Problem to solve:
Extend the passage on churches' exemptions from labor and tax laws, picking up right after its last sentence.

Passage shown:
-------------------------
It did. It's still happening.

Context here.

Now, in California, Human Trafficking law says:

[T]he peace officer shall consider whether the following indicators of human trafficking are present:
(a) Signs of trauma, fatigue, injury, or other evidence of poor
care.
(b) The person is withdrawn, afraid to talk, or his or her communication is censored by another person.
(c) The person does not have freedom of movement.
(d) The person lives and works in one place.
(e) The person owes a debt to his or her employer.
(f) Security measures are used to control who has contact with the person.
(g) The person does not have control over his or her own government-issued identification or over his or her worker immigration documents.

All of the above are true within the context mentioned.

Why is it not being prosecuted when it is known about and has been being documented for years?

Because it's a church.

Currently, we exempt churches from many of employment laws. It's in the law that churches are allowed to practice bigotry in hiring and employment that we do not permit the society at large (e.g., sexism in the hiring of clergy; I do have to concede that permitting churches to require that one be a member to work there in certain positions doesn't seem odious in context).

Churches did get exemptions on taxes, too. Originally, that was granted because churches were the safety net: the unwed mothers' home was often on church property as were orphanages. Feeding of the underprivileged was a church function.

Now, with so many denominations, many of which own no land at all (in the case of very small denominations that meet at community centers or hotel conference rooms), and many do no works of public benefit -- but still receive a pass on labor laws and taxes.
-------------------------
Record excerpts:
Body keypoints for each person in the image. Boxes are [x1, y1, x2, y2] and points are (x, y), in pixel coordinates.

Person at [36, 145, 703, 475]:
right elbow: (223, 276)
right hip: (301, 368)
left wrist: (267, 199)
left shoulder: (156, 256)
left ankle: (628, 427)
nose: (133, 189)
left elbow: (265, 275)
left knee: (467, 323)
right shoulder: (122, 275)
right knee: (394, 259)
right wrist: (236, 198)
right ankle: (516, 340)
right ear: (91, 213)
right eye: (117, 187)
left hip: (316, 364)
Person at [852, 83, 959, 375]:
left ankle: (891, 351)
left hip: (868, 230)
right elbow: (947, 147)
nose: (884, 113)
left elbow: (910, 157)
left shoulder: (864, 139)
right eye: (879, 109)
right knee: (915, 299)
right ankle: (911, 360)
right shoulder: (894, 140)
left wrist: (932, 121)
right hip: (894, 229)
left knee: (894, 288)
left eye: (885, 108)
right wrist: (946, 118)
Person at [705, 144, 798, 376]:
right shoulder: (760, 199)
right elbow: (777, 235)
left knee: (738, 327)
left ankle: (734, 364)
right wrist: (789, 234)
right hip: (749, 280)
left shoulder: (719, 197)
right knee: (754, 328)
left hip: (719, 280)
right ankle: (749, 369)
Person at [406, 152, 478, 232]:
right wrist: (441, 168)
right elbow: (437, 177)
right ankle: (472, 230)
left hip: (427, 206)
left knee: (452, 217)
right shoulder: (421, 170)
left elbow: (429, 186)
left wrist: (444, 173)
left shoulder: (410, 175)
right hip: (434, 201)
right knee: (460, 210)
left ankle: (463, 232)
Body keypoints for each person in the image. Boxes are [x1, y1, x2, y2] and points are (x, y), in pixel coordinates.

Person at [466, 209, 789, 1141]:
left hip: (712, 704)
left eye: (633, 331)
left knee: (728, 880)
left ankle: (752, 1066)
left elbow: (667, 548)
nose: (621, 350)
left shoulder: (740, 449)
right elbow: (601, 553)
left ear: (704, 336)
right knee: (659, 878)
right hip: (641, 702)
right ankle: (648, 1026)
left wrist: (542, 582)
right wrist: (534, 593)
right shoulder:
-------------------------
Exercise response:
Current law in the US about trafficking in church cases was set by the Claire Headley ruling last year. I quote:

The Ministerial Exception Applies to Plaintiff's Trafficking Victims Protection Act Claim.

The Trafficking Victims Protection Act ("TVPA") prohibits, inter alia, knowingly obtaining the labor or services of a person by means of force, threats of force, physical restraint or threats of physical restraint to that person or another person. 18 U.S.C. § 1589(a)(1). A victim of a violation of the TVPA may bring a civil action against the perpetrator.

Defendants [Scientology, in this case] argue that this claim fails because of the First Amendment's ministerial exception. The Court agrees.

[...]

Determining whether Scientology's practices of routing out, censorship, or heavy manual labor as a form of discipline, for example, constitute involuntary servitude within the meaning of the TVPA is precisely the type of entanglement that the Religion Clauses prohibit.

Claire was sixteen when she started in the Sea Org.

All sex traffickers need to do is become a "religion" and exploitation becomes, per that ruling, constitutionally protected.